La première chose qu’il doit décliner, à son arrivée, c’est sa pointure : ses chaussures sont susceptibles de lui être volées dans les tout premiers jours par ses codétenus. Les faibles doivent payer leur tribut aux plus forts. Il est ensuite affranchi des codes qu’il se doit de respecter. Il en va ainsi de l’approvisionnement en produits psychotropes de toutes sortes : cannabis d’abord qui circule largement, mais aussi médicaments prescrits par le service médical et qui font l’objet d’un trafic florissant. Les Terciac©, Valium©, Vanax©, Tranxène© et Subutex© (qui reste le produit le plus prisé) président ainsi à la défonce carcérale. Les cachets sont concassés pour être réduits en poudre. Ils sont alors soit sniffés, soit injectés après avoir été dilués dans un peu de jus de citron.
Et puis, il y a la violence qui peut surgir à tout instant : les lames des rasoirs jetables sont fréquemment récupérées pour être transformées en arme. La cour de promenade est alors le lieu des règlements de compte : l’occasion d’infliger à son ennemi une belle balafre que celui-ci s’empressera d’affirmer s’être fait en tombant, si un gardien l’interroge. Rien d’étonnant donc si 75 % des jeunes incarcérés retournent un jour en prison. Comment remédier à cette réalité affligeante ? La question des moyens est sans doute essentielle. Avec son 1,67 % du budget de la nation, la Justice constitue le parent pauvre de l’État.
Pour la prison de Lyon, par exemple, 957 € (6280 F) étaient disponibles en 2000, pour financer les cours d’inscription au CNED, soit 1,5 € (10 F) par détenu permanent. Mais, il y aussi la pesanteur administrative à réagir face aux conditions d’incarcération parfois inqualifiables.

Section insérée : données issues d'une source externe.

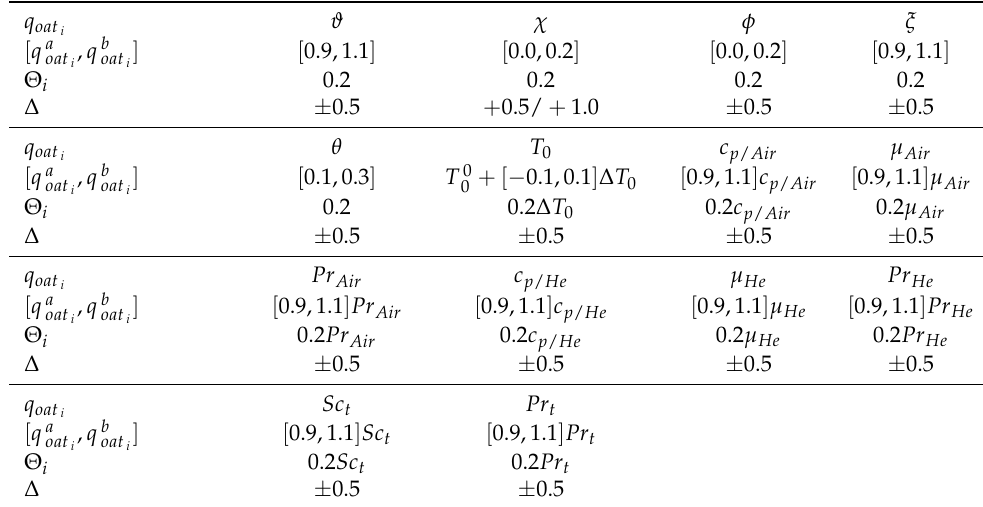
Table 1. Parameter variation values for the one-at-a-time (OAT)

Sans oublier ces gardiens pas formés et peu préparés à faire face à des adolescents, et qui ne cherchent qu’une seule chose : ne pas être ennuyés, y compris en tolérant si nécessaire un caïdisme susceptible de faire respecter un certain ordre.

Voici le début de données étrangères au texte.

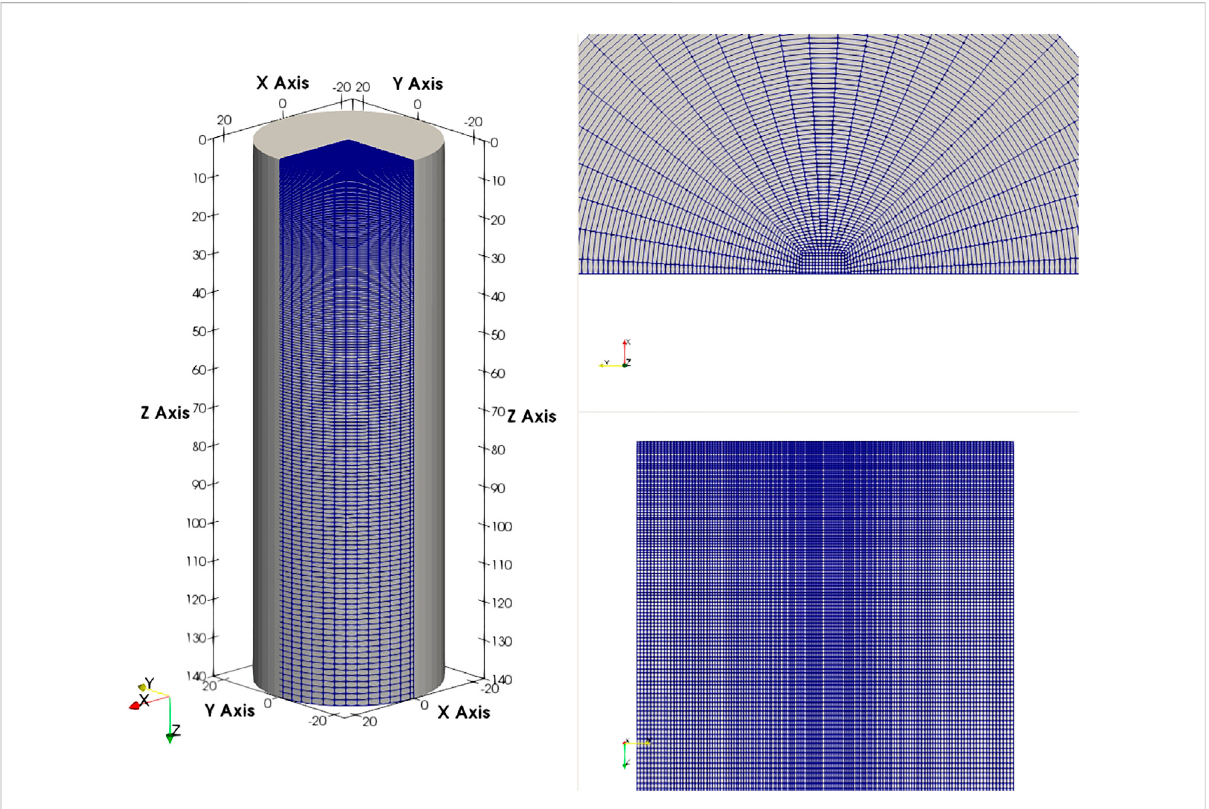
FIGURE 1 Cylinder dimensions and central re fi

Des expériences ont été menées permettant à des quartiers de mineurs d’être notablement renforcés en personnels, choisis, en outre, sur la base du volontariat. Mais ces gardiens qui ont investi leur nouveau rôle sont fréquemment l’objet des attaques de leurs collègues (qui les traitent d’assistantes sociales !). Et puis, il y a cette nécessité de tenter de faire respecter la loi aussi derrière les barreaux. Si les choses changent, cela est encore loin d’être gagné.